Stored items from a collection
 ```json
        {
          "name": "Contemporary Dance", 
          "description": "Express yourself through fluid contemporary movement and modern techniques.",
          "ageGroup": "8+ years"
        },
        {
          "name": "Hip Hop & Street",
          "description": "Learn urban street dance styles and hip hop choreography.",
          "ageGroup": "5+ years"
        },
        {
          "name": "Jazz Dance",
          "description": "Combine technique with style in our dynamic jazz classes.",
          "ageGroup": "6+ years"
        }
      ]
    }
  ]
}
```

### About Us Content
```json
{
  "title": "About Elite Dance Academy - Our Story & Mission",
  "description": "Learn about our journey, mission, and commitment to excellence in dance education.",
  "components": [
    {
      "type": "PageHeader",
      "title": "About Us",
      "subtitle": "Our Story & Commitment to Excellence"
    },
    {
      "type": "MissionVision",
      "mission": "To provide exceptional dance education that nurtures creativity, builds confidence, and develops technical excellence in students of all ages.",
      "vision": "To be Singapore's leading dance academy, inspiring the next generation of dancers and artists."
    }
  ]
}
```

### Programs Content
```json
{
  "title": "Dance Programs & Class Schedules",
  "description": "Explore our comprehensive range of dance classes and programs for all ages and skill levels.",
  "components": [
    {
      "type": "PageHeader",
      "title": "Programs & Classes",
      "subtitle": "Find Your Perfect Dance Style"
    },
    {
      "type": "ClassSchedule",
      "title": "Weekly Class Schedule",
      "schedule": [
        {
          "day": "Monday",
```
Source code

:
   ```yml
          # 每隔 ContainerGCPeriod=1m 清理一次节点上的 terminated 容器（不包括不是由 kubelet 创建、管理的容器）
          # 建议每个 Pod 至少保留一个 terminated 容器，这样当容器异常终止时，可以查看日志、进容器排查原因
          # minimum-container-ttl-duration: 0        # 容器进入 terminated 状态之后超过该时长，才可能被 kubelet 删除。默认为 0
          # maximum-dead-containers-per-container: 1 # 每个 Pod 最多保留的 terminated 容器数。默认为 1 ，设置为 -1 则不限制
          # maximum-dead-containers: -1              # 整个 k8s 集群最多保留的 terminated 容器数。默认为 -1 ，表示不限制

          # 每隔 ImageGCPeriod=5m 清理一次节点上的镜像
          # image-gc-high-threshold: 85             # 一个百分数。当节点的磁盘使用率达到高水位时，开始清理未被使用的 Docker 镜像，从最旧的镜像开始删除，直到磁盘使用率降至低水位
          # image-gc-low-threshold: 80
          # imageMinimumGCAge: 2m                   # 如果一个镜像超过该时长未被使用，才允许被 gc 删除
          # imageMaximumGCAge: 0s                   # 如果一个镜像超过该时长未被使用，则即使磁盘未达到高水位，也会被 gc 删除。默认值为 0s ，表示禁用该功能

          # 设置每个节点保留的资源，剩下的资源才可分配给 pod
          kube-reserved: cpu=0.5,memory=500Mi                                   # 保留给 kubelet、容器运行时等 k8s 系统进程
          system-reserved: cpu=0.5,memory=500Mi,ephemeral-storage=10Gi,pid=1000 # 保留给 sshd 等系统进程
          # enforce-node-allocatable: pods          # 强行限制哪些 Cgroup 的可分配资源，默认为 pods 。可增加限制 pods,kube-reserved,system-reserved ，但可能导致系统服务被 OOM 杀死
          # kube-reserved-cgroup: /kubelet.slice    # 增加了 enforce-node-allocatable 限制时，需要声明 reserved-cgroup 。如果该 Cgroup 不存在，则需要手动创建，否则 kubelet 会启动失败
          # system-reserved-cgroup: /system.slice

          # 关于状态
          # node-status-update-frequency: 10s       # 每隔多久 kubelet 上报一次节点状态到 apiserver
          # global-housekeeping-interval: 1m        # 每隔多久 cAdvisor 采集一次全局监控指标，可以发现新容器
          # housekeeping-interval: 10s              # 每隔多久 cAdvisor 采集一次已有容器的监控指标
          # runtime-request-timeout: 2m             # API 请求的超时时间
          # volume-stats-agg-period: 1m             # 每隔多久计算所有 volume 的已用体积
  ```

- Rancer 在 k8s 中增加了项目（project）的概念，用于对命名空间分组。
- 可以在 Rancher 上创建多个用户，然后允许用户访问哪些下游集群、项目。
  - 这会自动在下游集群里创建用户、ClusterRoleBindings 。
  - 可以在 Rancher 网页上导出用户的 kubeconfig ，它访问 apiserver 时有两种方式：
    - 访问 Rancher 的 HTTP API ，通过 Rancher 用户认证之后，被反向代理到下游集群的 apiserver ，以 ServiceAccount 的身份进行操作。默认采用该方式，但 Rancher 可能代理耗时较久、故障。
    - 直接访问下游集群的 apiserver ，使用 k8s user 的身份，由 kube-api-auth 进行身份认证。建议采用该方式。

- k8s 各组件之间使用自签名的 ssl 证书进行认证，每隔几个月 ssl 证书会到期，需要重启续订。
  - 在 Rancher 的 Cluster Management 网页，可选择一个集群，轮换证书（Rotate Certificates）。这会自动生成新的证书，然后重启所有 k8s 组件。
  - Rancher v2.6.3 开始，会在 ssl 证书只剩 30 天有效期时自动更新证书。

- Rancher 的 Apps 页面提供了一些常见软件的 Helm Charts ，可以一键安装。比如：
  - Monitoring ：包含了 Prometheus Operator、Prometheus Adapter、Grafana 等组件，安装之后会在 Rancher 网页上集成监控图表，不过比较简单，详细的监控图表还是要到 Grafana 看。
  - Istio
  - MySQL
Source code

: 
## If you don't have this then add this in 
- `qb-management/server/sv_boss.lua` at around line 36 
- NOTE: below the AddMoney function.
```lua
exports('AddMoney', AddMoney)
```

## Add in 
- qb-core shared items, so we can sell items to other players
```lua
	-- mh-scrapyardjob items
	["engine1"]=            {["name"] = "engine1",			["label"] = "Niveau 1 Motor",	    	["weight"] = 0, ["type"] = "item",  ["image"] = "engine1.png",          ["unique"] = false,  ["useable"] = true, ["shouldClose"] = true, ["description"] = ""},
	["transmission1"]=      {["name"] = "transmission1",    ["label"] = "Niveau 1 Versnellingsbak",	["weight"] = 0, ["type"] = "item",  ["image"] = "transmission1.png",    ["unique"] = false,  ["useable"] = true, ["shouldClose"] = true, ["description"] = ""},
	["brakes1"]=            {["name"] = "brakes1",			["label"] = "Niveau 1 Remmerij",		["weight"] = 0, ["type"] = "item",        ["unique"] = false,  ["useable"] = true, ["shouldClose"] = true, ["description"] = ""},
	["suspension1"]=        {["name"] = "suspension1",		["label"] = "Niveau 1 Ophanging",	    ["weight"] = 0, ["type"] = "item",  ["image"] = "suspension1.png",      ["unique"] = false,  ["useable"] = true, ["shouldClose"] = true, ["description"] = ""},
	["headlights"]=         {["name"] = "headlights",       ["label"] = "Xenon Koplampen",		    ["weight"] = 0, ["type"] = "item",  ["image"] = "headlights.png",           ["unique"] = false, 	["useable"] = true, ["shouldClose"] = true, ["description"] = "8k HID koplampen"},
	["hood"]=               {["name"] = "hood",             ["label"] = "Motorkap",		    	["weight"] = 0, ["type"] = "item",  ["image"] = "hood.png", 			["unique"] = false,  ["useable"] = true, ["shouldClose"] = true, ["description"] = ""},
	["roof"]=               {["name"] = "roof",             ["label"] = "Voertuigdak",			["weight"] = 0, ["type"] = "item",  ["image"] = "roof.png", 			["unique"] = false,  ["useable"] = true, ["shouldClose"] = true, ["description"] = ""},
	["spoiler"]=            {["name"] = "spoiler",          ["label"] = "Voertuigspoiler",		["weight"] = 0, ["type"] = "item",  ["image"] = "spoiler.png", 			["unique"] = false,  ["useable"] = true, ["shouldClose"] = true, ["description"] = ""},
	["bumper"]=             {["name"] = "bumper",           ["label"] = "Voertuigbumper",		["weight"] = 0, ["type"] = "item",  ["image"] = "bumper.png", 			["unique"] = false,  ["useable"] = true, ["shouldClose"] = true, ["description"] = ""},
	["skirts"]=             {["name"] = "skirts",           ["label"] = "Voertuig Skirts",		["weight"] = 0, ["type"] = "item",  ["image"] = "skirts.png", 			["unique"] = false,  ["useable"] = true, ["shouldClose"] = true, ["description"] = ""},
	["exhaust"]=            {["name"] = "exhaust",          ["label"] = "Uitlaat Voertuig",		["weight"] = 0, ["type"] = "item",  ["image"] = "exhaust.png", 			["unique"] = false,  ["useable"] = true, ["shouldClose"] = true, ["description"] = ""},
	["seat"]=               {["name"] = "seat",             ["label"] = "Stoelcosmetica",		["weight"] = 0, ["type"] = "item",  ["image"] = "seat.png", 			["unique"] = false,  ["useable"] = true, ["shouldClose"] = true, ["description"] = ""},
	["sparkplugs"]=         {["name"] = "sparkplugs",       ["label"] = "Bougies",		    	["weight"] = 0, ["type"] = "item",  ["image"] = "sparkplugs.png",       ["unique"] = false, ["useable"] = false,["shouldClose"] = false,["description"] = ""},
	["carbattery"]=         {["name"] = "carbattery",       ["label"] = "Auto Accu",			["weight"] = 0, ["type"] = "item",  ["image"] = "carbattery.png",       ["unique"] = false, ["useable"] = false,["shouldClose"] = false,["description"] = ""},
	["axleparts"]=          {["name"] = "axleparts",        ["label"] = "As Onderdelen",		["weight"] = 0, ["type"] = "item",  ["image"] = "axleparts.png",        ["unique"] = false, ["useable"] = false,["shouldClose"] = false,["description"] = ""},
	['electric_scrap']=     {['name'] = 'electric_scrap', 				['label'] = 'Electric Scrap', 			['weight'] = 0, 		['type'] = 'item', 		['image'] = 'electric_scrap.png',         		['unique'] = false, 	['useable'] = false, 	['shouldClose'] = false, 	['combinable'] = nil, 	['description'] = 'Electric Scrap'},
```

**Exercise directions**
Where the word "cAdvisor" shows up in a line of the entries above, count that line; the answer is the total alone.

**Exercise solution**
2